*** Opening PROVIDED INFORMATION ***

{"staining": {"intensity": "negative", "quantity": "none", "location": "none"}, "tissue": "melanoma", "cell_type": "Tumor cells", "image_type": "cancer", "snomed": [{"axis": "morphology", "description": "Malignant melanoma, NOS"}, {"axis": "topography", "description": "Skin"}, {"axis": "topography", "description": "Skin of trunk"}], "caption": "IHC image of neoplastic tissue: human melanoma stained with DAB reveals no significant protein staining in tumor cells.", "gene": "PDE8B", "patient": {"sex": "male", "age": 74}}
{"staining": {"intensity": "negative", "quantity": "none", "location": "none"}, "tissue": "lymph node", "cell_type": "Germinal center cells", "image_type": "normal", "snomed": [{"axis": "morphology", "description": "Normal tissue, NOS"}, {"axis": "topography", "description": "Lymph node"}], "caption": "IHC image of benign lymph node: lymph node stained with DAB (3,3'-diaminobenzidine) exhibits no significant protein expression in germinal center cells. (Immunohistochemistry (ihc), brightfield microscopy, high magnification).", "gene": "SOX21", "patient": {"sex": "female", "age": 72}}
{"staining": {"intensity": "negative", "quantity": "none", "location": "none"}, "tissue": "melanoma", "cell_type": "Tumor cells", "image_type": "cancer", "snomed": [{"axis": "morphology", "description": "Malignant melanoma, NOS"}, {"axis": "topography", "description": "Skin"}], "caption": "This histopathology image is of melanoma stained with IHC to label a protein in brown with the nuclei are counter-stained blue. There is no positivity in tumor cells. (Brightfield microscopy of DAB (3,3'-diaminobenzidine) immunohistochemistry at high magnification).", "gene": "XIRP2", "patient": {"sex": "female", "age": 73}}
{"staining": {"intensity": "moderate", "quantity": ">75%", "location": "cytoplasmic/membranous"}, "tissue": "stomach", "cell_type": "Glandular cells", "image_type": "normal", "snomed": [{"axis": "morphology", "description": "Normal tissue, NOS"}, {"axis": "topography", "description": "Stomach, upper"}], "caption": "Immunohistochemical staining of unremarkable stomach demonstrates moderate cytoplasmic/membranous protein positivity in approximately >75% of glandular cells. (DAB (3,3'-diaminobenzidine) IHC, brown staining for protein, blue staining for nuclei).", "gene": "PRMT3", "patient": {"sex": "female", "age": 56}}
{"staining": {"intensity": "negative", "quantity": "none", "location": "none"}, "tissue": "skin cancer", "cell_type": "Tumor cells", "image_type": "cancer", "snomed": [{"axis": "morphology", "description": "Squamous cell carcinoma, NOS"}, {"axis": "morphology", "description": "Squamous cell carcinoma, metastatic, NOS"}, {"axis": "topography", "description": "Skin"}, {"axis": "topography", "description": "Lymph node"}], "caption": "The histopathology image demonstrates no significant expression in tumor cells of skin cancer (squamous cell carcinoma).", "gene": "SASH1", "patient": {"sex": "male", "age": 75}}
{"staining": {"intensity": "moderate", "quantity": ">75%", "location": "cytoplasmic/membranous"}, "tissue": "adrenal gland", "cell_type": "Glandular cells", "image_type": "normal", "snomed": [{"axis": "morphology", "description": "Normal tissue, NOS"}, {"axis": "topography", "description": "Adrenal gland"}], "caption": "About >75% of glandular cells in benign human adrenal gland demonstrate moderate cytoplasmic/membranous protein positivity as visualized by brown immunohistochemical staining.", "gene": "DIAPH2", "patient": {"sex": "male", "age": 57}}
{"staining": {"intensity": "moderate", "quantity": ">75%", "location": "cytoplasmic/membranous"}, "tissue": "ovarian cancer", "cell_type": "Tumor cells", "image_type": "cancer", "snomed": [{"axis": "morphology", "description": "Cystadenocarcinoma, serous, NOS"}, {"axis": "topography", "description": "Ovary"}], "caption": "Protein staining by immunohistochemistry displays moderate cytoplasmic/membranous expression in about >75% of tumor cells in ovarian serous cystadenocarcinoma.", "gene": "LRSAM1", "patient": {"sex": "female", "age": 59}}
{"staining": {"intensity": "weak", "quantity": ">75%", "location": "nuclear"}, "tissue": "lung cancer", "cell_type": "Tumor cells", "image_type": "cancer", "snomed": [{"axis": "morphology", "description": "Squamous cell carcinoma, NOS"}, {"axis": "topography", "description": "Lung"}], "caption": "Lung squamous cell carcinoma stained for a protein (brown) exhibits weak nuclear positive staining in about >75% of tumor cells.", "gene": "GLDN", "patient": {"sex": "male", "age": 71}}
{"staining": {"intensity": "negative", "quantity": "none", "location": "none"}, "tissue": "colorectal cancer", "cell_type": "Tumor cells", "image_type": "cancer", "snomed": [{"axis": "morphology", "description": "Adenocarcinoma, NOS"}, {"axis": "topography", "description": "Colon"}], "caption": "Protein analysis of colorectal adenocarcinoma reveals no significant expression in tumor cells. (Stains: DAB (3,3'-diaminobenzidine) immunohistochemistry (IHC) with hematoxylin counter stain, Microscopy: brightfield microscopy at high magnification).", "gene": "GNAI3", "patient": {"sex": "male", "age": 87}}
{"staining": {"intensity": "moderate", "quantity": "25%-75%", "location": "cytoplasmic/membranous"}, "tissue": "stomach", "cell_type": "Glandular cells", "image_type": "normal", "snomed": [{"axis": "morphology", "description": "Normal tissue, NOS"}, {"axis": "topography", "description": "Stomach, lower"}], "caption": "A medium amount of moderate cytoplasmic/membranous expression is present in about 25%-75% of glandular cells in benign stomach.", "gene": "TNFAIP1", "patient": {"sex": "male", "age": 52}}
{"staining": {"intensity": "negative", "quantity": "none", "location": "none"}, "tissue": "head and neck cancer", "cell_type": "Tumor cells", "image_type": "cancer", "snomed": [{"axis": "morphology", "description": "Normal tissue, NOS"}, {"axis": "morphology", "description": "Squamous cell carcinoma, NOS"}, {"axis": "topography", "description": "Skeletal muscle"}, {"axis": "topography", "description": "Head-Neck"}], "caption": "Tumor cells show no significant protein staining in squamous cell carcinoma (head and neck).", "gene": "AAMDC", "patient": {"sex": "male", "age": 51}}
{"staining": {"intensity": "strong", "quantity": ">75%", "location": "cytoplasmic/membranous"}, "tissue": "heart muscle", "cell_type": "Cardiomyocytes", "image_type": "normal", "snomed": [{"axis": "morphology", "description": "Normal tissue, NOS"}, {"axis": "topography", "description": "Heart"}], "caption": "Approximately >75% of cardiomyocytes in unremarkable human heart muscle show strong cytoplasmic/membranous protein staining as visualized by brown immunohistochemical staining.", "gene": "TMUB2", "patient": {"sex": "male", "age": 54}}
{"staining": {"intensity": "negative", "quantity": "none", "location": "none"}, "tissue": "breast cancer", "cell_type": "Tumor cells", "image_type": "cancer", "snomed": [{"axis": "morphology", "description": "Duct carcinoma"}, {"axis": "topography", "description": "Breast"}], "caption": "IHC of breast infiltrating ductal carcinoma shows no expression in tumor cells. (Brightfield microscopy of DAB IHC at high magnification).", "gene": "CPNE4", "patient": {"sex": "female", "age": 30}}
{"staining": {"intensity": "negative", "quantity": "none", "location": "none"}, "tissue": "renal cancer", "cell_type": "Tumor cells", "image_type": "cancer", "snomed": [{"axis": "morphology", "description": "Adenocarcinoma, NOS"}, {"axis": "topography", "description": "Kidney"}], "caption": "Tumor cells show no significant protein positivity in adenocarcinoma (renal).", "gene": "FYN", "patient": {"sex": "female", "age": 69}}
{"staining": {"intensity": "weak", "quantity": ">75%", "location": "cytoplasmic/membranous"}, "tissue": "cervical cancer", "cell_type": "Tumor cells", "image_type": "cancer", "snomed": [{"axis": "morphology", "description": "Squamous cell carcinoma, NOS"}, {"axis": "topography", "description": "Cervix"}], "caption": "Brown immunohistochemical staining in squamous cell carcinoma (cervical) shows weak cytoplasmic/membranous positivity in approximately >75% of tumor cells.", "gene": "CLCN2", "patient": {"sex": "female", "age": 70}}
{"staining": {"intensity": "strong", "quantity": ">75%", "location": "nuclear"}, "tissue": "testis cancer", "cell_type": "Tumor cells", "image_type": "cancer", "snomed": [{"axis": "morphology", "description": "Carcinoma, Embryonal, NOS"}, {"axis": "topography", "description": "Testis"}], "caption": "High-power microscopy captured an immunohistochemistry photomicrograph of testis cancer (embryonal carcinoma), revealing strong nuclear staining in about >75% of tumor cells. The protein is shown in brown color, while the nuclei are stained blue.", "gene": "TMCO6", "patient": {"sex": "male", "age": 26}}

*** Closing PROVIDED INFORMATION ***

TASK —
What you return must be an exact retyping of the lines above starting at the line with "image of benign" and ending at the line with "histopathology image is", and nothing besides.

SOLUTION TO THIS PROBLEM —
{"staining": {"intensity": "negative", "quantity": "none", "location": "none"}, "tissue": "lymph node", "cell_type": "Germinal center cells", "image_type": "normal", "snomed": [{"axis": "morphology", "description": "Normal tissue, NOS"}, {"axis": "topography", "description": "Lymph node"}], "caption": "IHC image of benign lymph node: lymph node stained with DAB (3,3'-diaminobenzidine) exhibits no significant protein expression in germinal center cells. (Immunohistochemistry (ihc), brightfield microscopy, high magnification).", "gene": "SOX21", "patient": {"sex": "female", "age": 72}}
{"staining": {"intensity": "negative", "quantity": "none", "location": "none"}, "tissue": "melanoma", "cell_type": "Tumor cells", "image_type": "cancer", "snomed": [{"axis": "morphology", "description": "Malignant melanoma, NOS"}, {"axis": "topography", "description": "Skin"}], "caption": "This histopathology image is of melanoma stained with IHC to label a protein in brown with the nuclei are counter-stained blue. There is no positivity in tumor cells. (Brightfield microscopy of DAB (3,3'-diaminobenzidine) immunohistochemistry at high magnification).", "gene": "XIRP2", "patient": {"sex": "female", "age": 73}}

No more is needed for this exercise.